There's also the bulb issue. Kids drop stuff, and a dropped incandescent bulb, even a super-bright krypton bulb, will break on impact. LED is much better. Resists impacts and uses far less electricity. And many LED flashlights are capable of changing color, or switching to a blinking mode. USeful for emergencies, or just amusing the kids.
Battery powered flashlights are so old-school, though. Instead of raiding the remote controls in an emergency to find batteries, today you can turn to crank-powered and even solar-powered flashlights . Crank lights are great for kids, who always forget to turn flashlights off anyway. Not only can your neanderkid have their own source of light, they can be amused for some time cranking and cranking on it every couple of minutes to recharge. Just make sure you get enough crank lights for all the kids, and that you make sure they put them back where they belong. Like hanging from a wriststrap on a wall hook or door knob.
Flashlights are swell, until you have to go potty. For us dads, we need our hands for other than lght holding. It's instances like that where an electric lantern is a life saver. And unlike flashlights, you only need one for the family. It can light up a room, is free-standing and there's simply no need for each kid to have their own. Although you can get AA powered lanterns for under $10 so each kiddo can carry light around with them. And, like flashlights, there are now crank-powered lanterns. Many have built in radios and ports for charging cell phones.
Finally, there's one truly awesome light source that I highly recommend for emergencies. Cyalumes, or "glowsticks". These simple plastic tubes, filled with chemicals separated by a glass ampule, create a whole night's worth of cold light, simply by bending (breaking the ampule inside) and shaking (mixing the chemicals up). They can light up a room fairly well, with no fire hazard. Most even have hooks which fit quite nicely on ceiling fan pull cords. Or you can put them on string and make each of the kids their very own glow necklace. Put one in a jar or glass and now you've got a table top glow lantern. They work under water. They come in different colors. They also range in price from cheap up to as much as $4 a stick. Every camping section carries them.
And don't forget that glowsticks come in different shapes and sizes. I prefer the 6" camping kind. They can be kept in drawers and are often found in first aid kits. You can also find glowstick bracelets and necklaces that are designed to be kid friendly. Our local Target sells tubes of bracelets- fifteen for $1. Not much light to read or pee by, but the kids love the novelty of them.

:: Given records ::
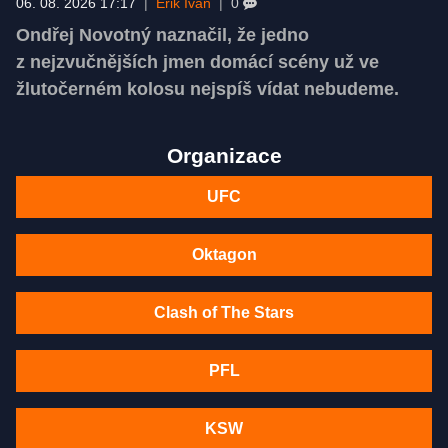
06. 08. 2026 17:17
|
Erik Ivan
|
0
Ondřej Novotný naznačil, že jedno
z nejzvučnějších jmen domácí scény už ve
žlutočerném kolosu nejspíš vídat nebudeme.
Organizace
UFC
Oktagon
Clash of The Stars
PFL
KSW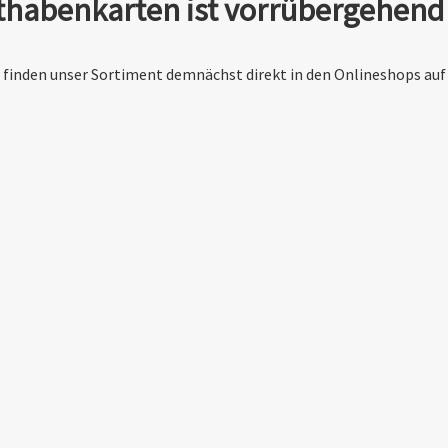
habenkarten ist vorrübergehend 
ie finden unser Sortiment demnächst direkt in den Onlineshops au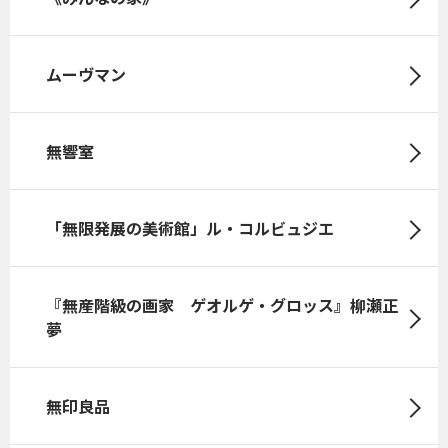
ムーヴマン
無響室
「無限発展の美術館」ル・コルビュジエ
『無産階級の画家 ゲオルゲ・グロッス』柳瀬正
夢
無印良品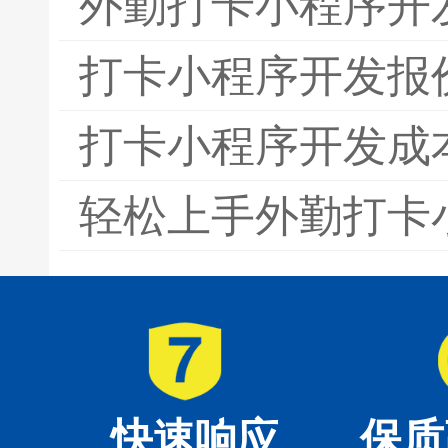
外勤打卡小程序开
打卡小程序开发报
打卡小程序开发成
轻松上手外勤打卡
快速响应
保质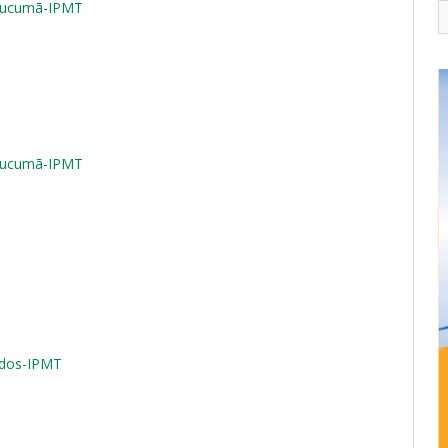
e Tucumã-IPMT
e Tucumã-IPMT
ados-IPMT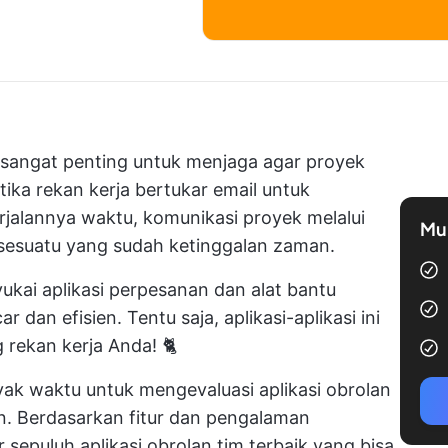
 sangat penting untuk menjaga agar proyek
tika rekan kerja bertukar email untuk
erjalannya waktu, komunikasi proyek melalui
Mul
 sesuatu yang sudah ketinggalan zaman.
nyukai aplikasi perpesanan dan alat bantu
 dan efisien. Tentu saja, aplikasi-aplikasi ini
 rekan kerja Anda! 🐈
ak waktu untuk mengevaluasi aplikasi obrolan
an. Berdasarkan fitur dan pengalaman
sepuluh aplikasi obrolan tim terbaik yang bisa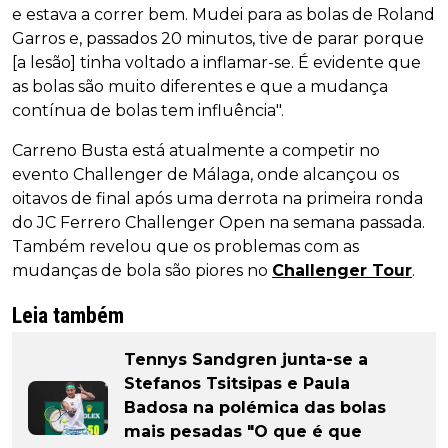
e estava a correr bem. Mudei para as bolas de Roland
Garros e, passados 20 minutos, tive de parar porque
[a lesão] tinha voltado a inflamar-se. É evidente que
as bolas são muito diferentes e que a mudança
contínua de bolas tem influência".
Carreno Busta está atualmente a competir no
evento Challenger de Málaga, onde alcançou os
oitavos de final após uma derrota na primeira ronda
do JC Ferrero Challenger Open na semana passada.
Também revelou que os problemas com as
mudanças de bola são piores no
Challenger Tour
.
Leia também
Tennys Sandgren junta-se a
Stefanos Tsitsipas e Paula
Badosa na polémica das bolas
mais pesadas "O que é que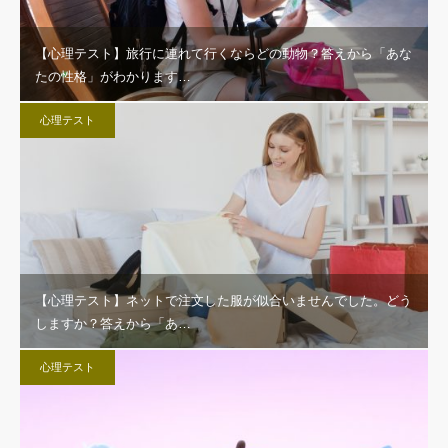
【心理テスト】旅行に連れて行くならどの動物？答えから「あな
たの性格」がわかります…
心理テスト
【心理テスト】ネットで注文した服が似合いませんでした。どう
しますか？答えから「あ…
心理テスト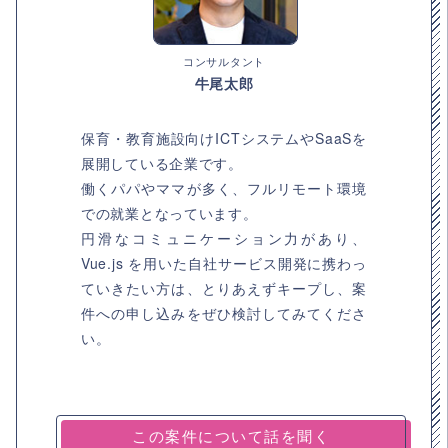
コンサルタント
牛尾太郎
保育・教育施設向けICTシステムやSaaSを
展開している企業です。
働くパパやママが多く、フルリモート環境
での就業となっています。
円滑なコミュニケーション力があり、
Vue.js を用いた自社サービス開発に携わっ
ていきたい方は、とりあえずキープし、案
件への申し込みをぜひ検討してみてくださ
い。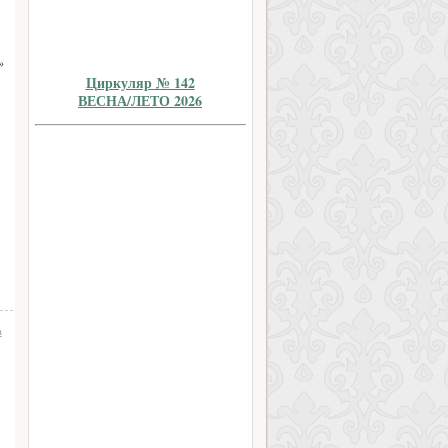
»
Циркуляр № 142
ВЕСНА/ЛЕТО 2026
а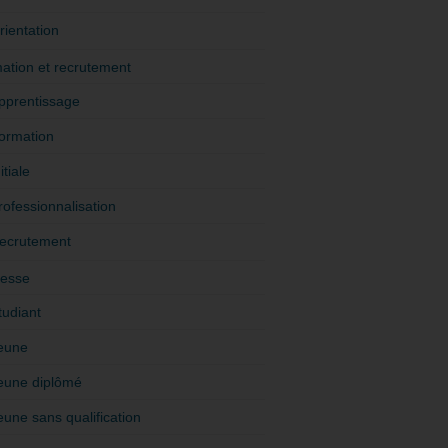
rientation
ation et recrutement
pprentissage
ormation
itiale
rofessionnalisation
ecrutement
esse
tudiant
eune
eune diplômé
eune sans qualification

:: Check your understanding ::
a – Repeat the stretch of the emergency lighting passage from "Flashlights are swell, until" through "charging cell phones.", word for word.
b – Answer these from the emergency lighting passage:
(i) For what price can you get AA-powered lanterns?
(ii) What size of glowstick does the writer prefer?
(iii) How many glowstick bracelets come in a $1 tube at the local Target?
You won't need any of the rows.

:: Per-task outputs ::
a –
Flashlights are swell, until you have to go potty. For us dads, we need our hands for other than lght holding. It's instances like that where an electric lantern is a life saver. And unlike flashlights, you only need one for the family. It can light up a room, is free-standing and there's simply no need for each kid to have their own. Although you can get AA powered lanterns for under $10 so each kiddo can carry light around with them. And, like flashlights, there are now crank-powered lanterns. Many have built in radios and ports for charging cell phones.

b –
(i) Under $10
(ii) The 6" camping kind
(iii) Fifteen